**To do:**
Would you give the listing again exactly as written, minus its pictures?

**Data extract:**
*** Begin section ***

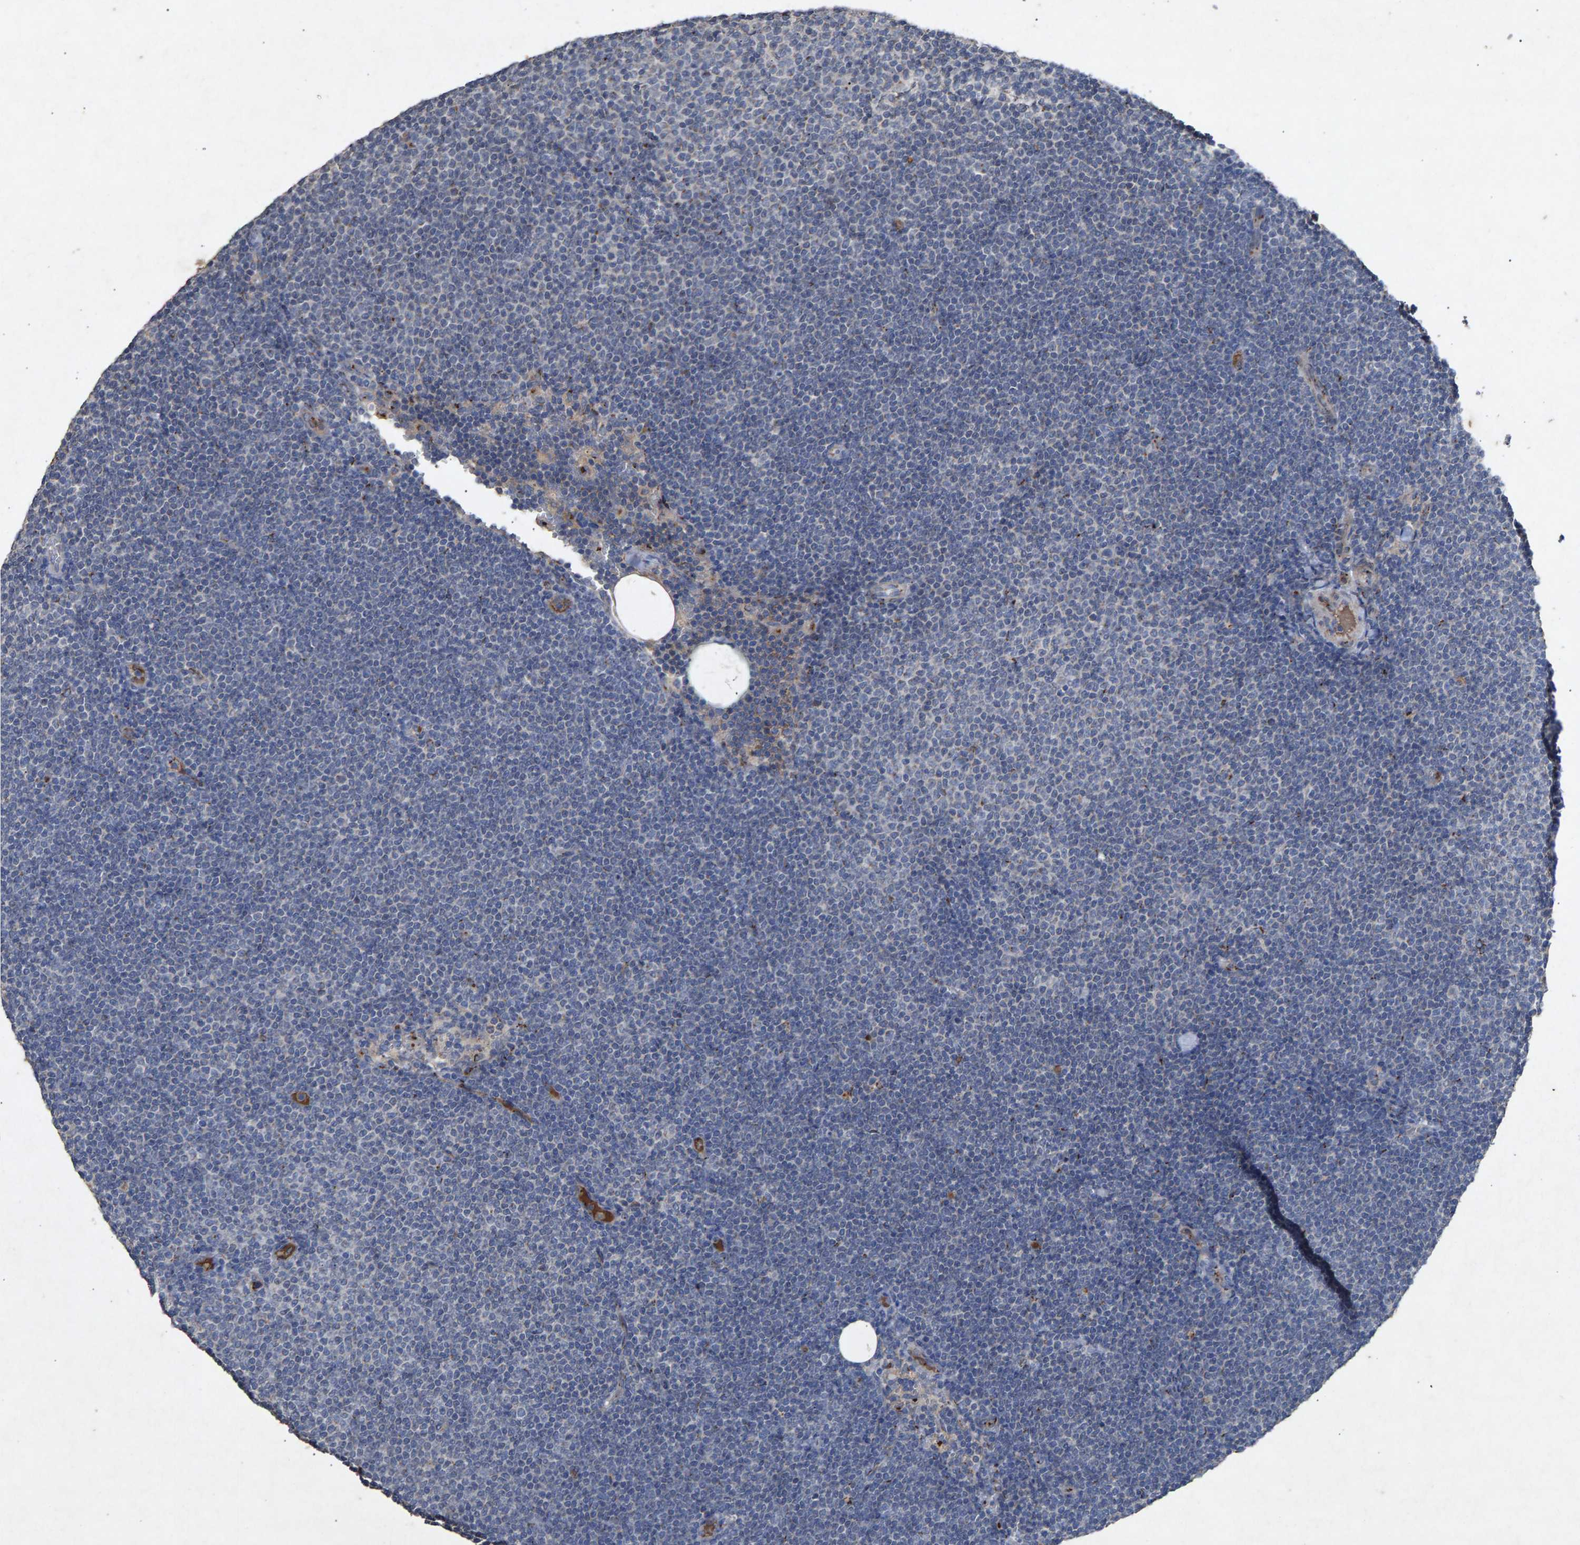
{"staining": {"intensity": "negative", "quantity": "none", "location": "none"}, "tissue": "lymphoma", "cell_type": "Tumor cells", "image_type": "cancer", "snomed": [{"axis": "morphology", "description": "Malignant lymphoma, non-Hodgkin's type, Low grade"}, {"axis": "topography", "description": "Lymph node"}], "caption": "Malignant lymphoma, non-Hodgkin's type (low-grade) was stained to show a protein in brown. There is no significant expression in tumor cells.", "gene": "MAN2A1", "patient": {"sex": "female", "age": 53}}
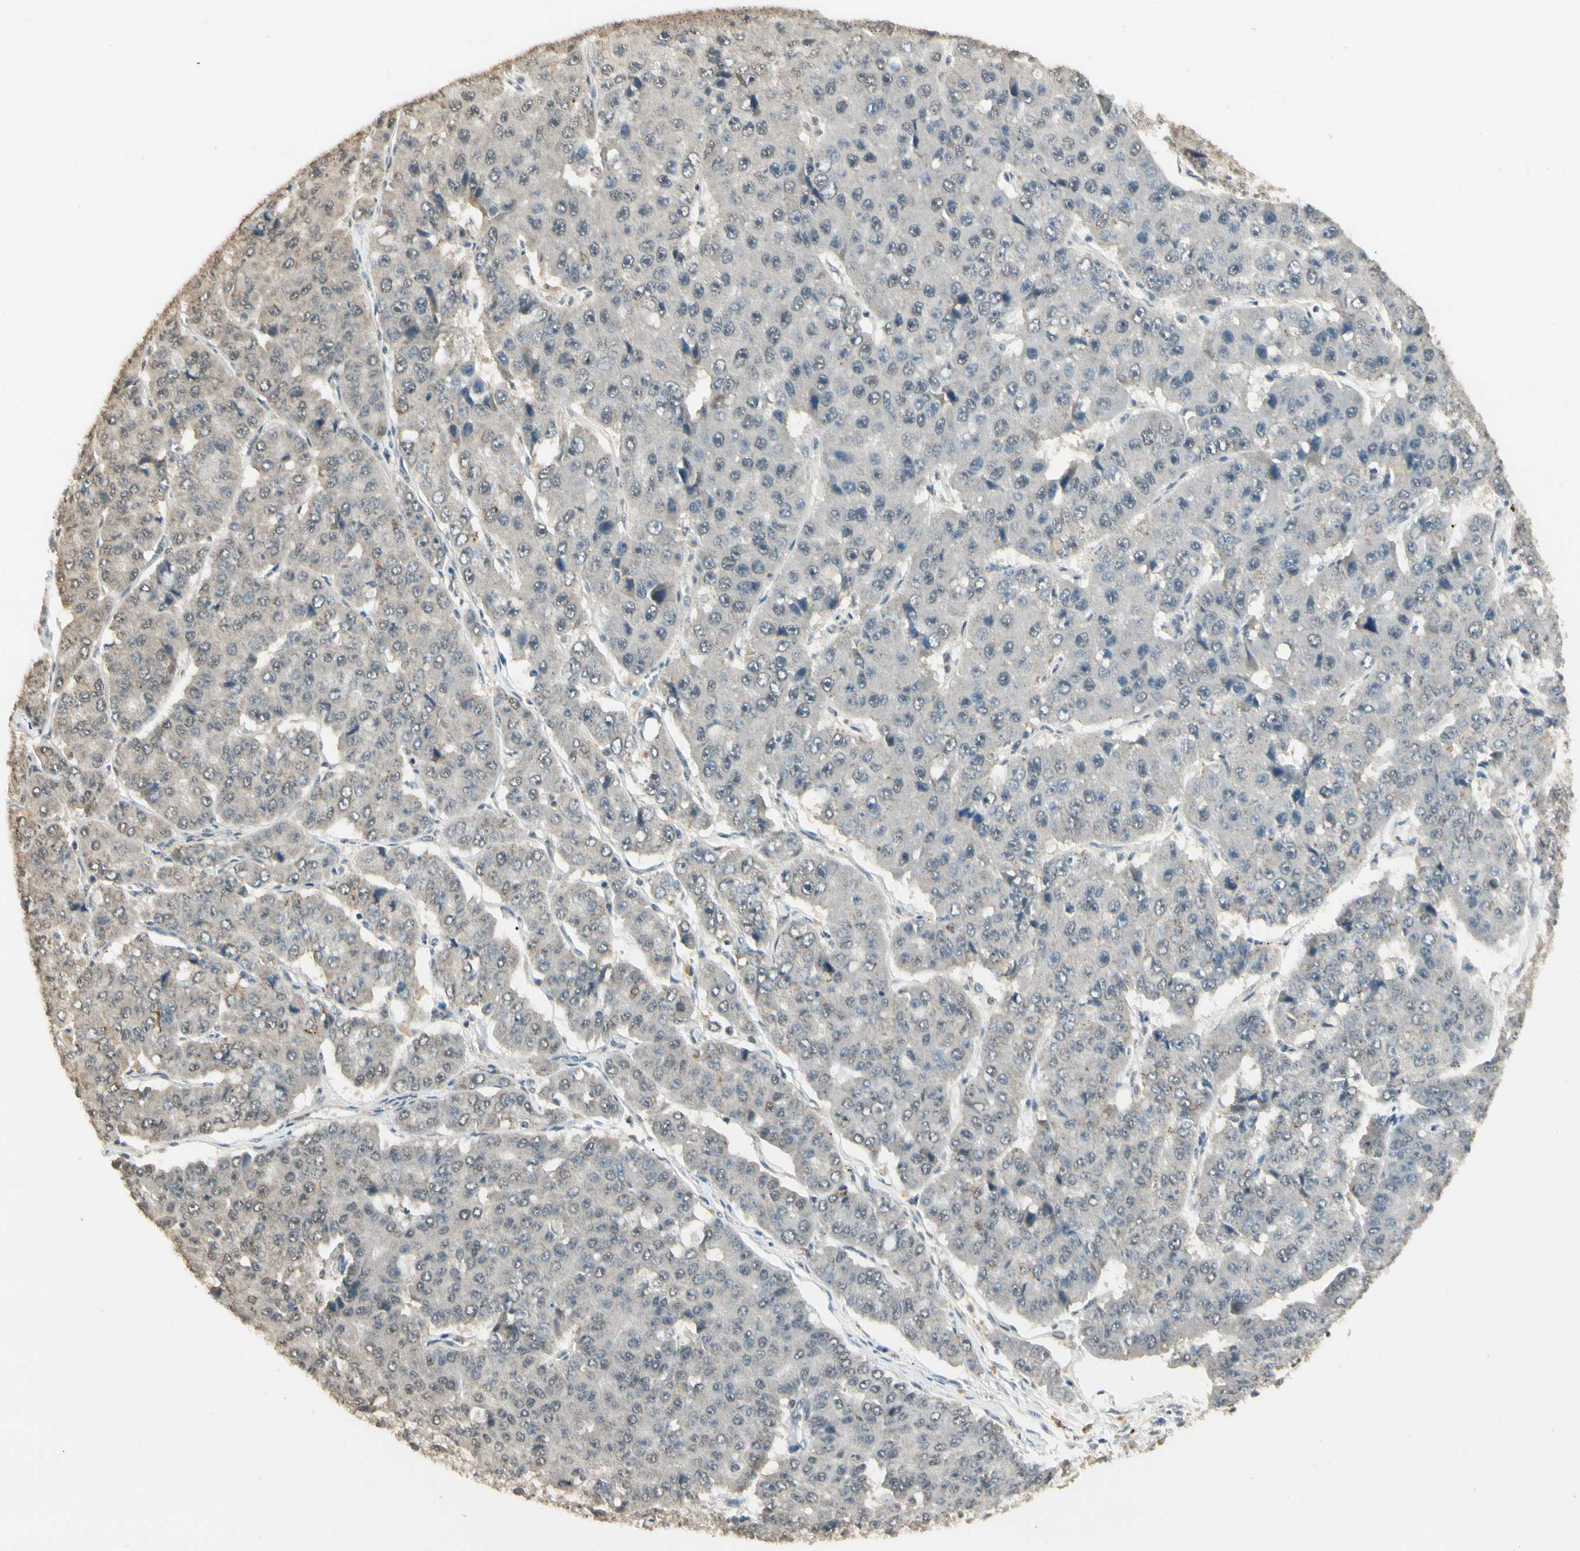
{"staining": {"intensity": "negative", "quantity": "none", "location": "none"}, "tissue": "pancreatic cancer", "cell_type": "Tumor cells", "image_type": "cancer", "snomed": [{"axis": "morphology", "description": "Adenocarcinoma, NOS"}, {"axis": "topography", "description": "Pancreas"}], "caption": "Tumor cells are negative for protein expression in human pancreatic cancer (adenocarcinoma). (DAB IHC, high magnification).", "gene": "SGCA", "patient": {"sex": "male", "age": 50}}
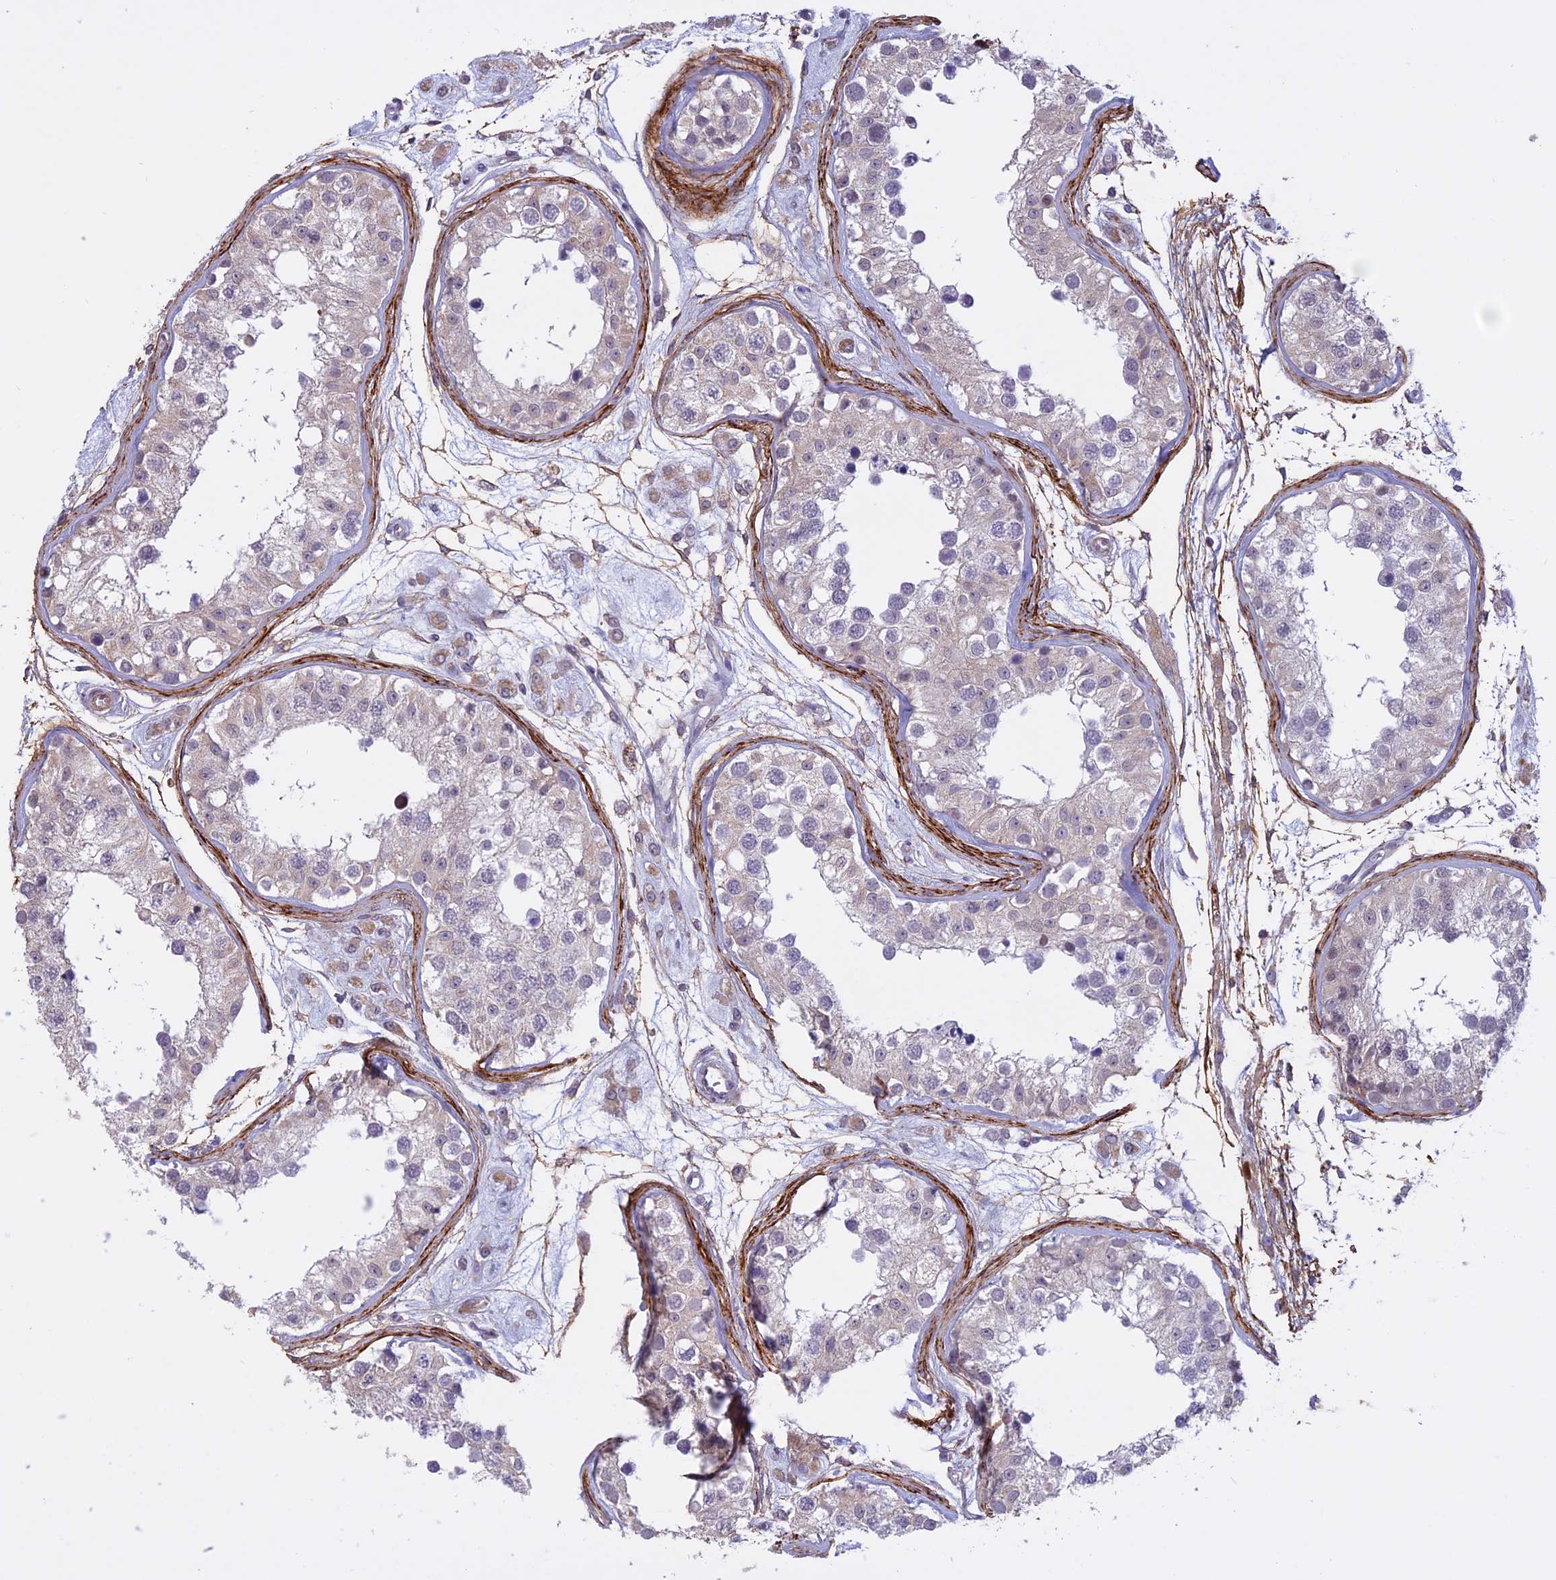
{"staining": {"intensity": "negative", "quantity": "none", "location": "none"}, "tissue": "testis", "cell_type": "Cells in seminiferous ducts", "image_type": "normal", "snomed": [{"axis": "morphology", "description": "Normal tissue, NOS"}, {"axis": "morphology", "description": "Adenocarcinoma, metastatic, NOS"}, {"axis": "topography", "description": "Testis"}], "caption": "Protein analysis of unremarkable testis shows no significant expression in cells in seminiferous ducts. (Stains: DAB (3,3'-diaminobenzidine) IHC with hematoxylin counter stain, Microscopy: brightfield microscopy at high magnification).", "gene": "SPHKAP", "patient": {"sex": "male", "age": 26}}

*** End section ***

**Response for this exercise:**
{"staining": {"intensity": "negative", "quantity": "none", "location": "none"}, "tissue": "lymphoma", "cell_type": "Tumor cells", "image_type": "cancer", "snomed": [{"axis": "morphology", "description": "Malignant lymphoma, non-Hodgkin's type, Low grade"}, {"axis": "topography", "description": "Lymph node"}], "caption": "Malignant lymphoma, non-Hodgkin's type (low-grade) was stained to show a protein in brown. There is no significant expression in tumor cells.", "gene": "MAN2A1", "patient": {"sex": "female", "age": 53}}
{"staining": {"intensity": "negative", "quantity": "none", "location": "none"}, "tissue": "pancreatic cancer", "cell_type": "Tumor cells", "image_type": "cancer", "snomed": [{"axis": "morphology", "description": "Adenocarcinoma, NOS"}, {"axis": "topography", "description": "Pancreas"}], "caption": "Tumor cells are negative for protein expression in human pancreatic cancer (adenocarcinoma). (DAB IHC, high magnification).", "gene": "SGCA", "patient": {"sex": "male", "age": 50}}
{"staining": {"intensity": "negative", "quantity": "none", "location": "none"}, "tissue": "testis", "cell_type": "Cells in seminiferous ducts", "image_type": "normal", "snomed": [{"axis": "morphology", "description": "Normal tissue, NOS"}, {"axis": "morphology", "description": "Adenocarcinoma, metastatic, NOS"}, {"axis": "topography", "description": "Testis"}], "caption": "Protein analysis of unremarkable testis shows no significant expression in cells in seminiferous ducts. (Stains: DAB (3,3'-diaminobenzidine) IHC with hematoxylin counter stain, Microscopy: brightfield microscopy at high magnification).", "gene": "SPHKAP", "patient": {"sex": "male", "age": 26}}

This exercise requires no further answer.